HOW TO COMPLETE THIS TASK —
Return the run of lines below that opens with the line containing "Actually, there seems" and closes with the line containing "I thought about the information as a single", keeping each one exact.

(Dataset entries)
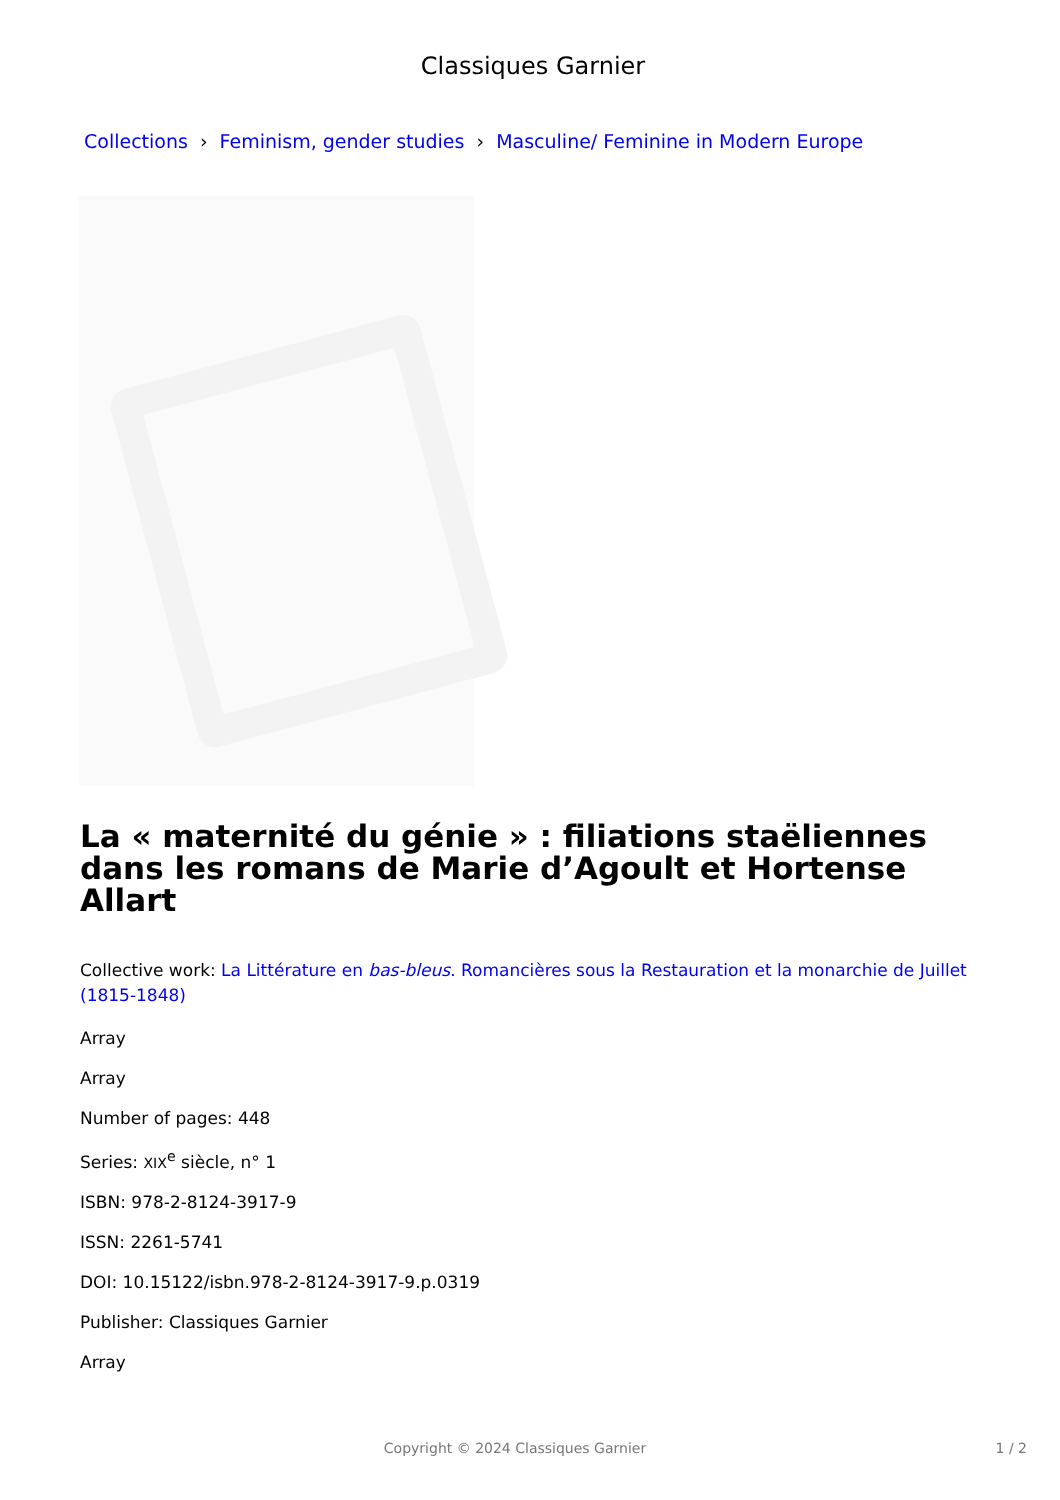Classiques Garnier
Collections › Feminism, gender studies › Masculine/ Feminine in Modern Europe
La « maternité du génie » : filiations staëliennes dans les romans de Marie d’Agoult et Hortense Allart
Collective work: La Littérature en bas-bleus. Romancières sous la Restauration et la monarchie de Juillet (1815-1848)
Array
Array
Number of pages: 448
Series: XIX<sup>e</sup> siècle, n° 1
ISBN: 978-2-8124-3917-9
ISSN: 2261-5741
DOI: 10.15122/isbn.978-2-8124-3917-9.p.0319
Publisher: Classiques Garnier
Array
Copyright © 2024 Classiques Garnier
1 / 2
--
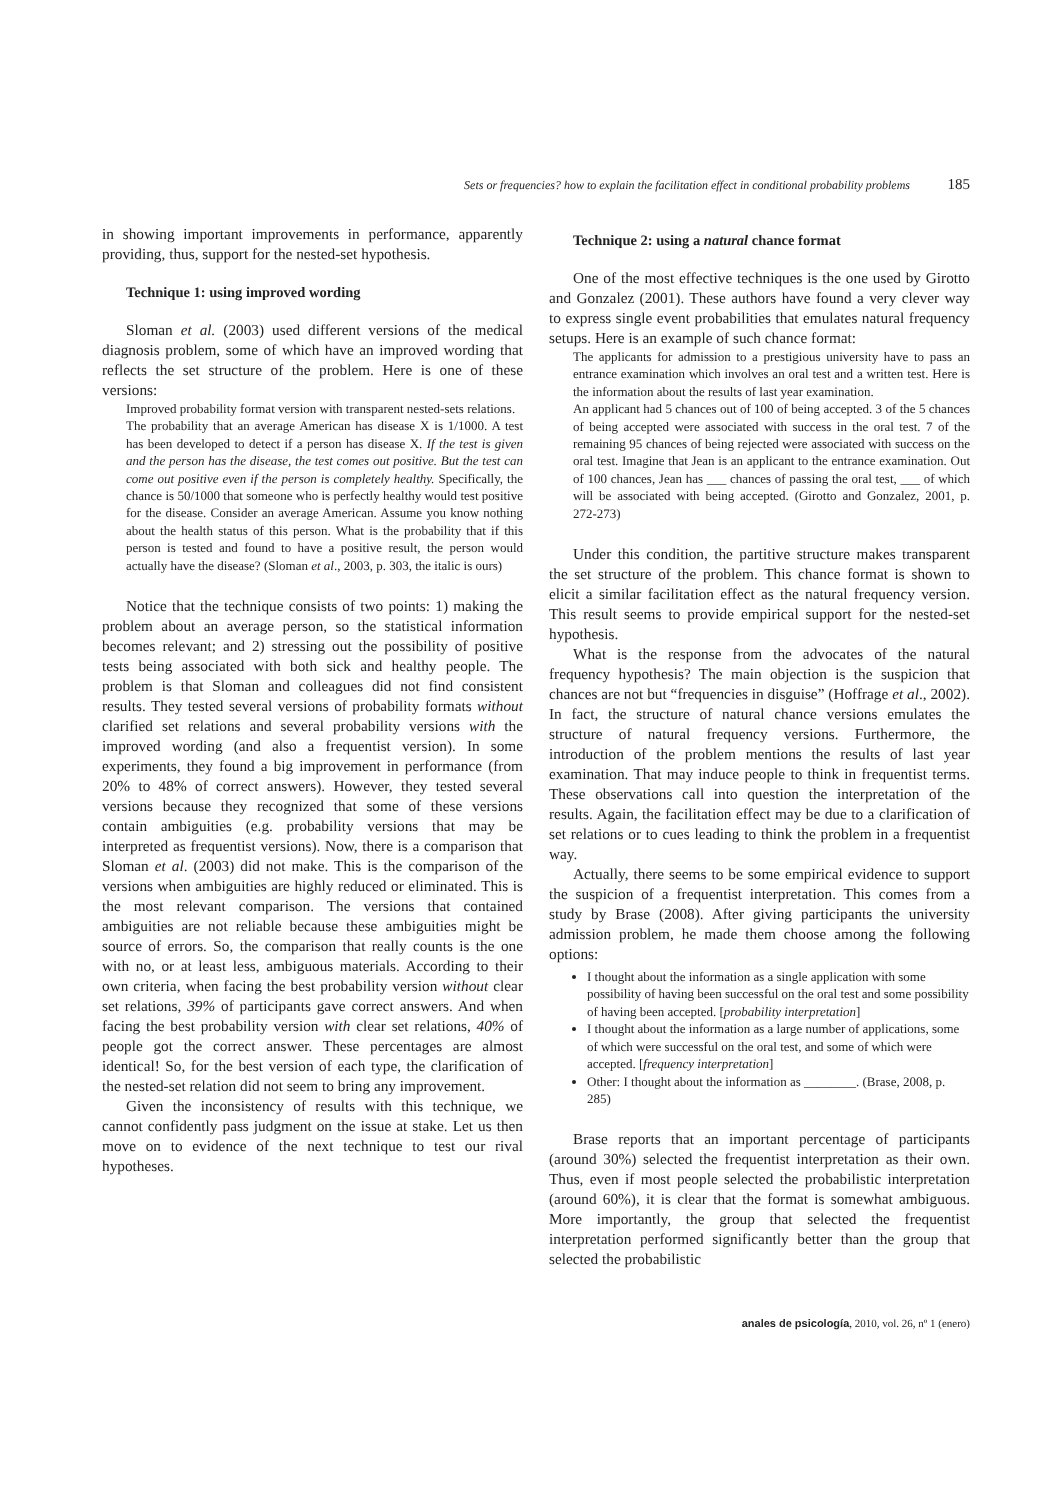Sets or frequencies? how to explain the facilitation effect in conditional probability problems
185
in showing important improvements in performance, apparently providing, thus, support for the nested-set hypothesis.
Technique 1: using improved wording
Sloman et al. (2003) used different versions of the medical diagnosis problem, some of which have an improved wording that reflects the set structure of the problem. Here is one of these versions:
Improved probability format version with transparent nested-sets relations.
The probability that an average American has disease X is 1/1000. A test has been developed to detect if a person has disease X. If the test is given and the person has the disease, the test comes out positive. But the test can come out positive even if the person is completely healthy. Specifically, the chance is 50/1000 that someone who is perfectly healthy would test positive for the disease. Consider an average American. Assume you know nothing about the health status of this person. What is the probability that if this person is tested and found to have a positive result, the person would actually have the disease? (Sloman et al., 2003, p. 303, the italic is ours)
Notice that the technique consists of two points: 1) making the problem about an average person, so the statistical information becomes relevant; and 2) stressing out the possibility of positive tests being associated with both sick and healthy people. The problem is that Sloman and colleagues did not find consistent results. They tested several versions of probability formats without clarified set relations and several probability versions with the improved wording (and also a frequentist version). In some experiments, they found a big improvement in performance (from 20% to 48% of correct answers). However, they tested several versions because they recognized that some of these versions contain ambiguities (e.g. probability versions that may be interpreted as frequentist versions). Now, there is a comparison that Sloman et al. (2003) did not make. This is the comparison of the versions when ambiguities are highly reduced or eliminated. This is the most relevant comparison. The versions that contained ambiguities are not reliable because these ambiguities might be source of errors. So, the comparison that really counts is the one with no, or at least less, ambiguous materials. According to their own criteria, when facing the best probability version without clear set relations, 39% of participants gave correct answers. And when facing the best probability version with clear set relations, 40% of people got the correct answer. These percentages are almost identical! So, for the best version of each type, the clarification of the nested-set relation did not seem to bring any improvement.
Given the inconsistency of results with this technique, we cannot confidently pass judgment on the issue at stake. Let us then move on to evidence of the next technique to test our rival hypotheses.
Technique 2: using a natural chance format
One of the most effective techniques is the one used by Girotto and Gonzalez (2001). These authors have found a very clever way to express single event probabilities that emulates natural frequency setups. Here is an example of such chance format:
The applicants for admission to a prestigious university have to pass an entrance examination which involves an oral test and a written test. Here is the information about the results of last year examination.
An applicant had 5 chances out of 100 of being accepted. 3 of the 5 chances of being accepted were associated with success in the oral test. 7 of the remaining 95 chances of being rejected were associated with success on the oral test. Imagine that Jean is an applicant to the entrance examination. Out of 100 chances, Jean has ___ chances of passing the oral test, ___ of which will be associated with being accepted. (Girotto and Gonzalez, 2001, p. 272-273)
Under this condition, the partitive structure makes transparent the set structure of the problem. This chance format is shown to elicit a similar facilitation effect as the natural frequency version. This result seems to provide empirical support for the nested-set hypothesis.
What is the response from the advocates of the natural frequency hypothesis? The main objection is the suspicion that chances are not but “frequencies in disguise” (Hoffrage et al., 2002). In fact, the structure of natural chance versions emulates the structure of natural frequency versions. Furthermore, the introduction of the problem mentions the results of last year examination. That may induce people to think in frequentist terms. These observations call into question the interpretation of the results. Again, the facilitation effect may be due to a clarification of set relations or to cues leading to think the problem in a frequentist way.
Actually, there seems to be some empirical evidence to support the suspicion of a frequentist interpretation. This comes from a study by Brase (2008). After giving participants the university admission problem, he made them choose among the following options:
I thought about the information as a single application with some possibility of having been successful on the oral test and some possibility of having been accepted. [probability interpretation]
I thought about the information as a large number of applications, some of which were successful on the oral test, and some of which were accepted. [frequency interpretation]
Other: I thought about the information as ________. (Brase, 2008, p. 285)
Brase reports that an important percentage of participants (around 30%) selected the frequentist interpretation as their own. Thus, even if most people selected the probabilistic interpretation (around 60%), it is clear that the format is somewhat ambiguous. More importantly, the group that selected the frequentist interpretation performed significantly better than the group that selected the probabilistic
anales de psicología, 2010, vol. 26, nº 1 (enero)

EXERCISE RESPONSE —
Actually, there seems to be some empirical evidence to support the suspicion of a frequentist interpretation. This comes from a study by Brase (2008). After giving participants the university admission problem, he made them choose among the following options:
I thought about the information as a single application with some possibility of having been successful on the oral test and some possibility of having been accepted. [probability interpretation]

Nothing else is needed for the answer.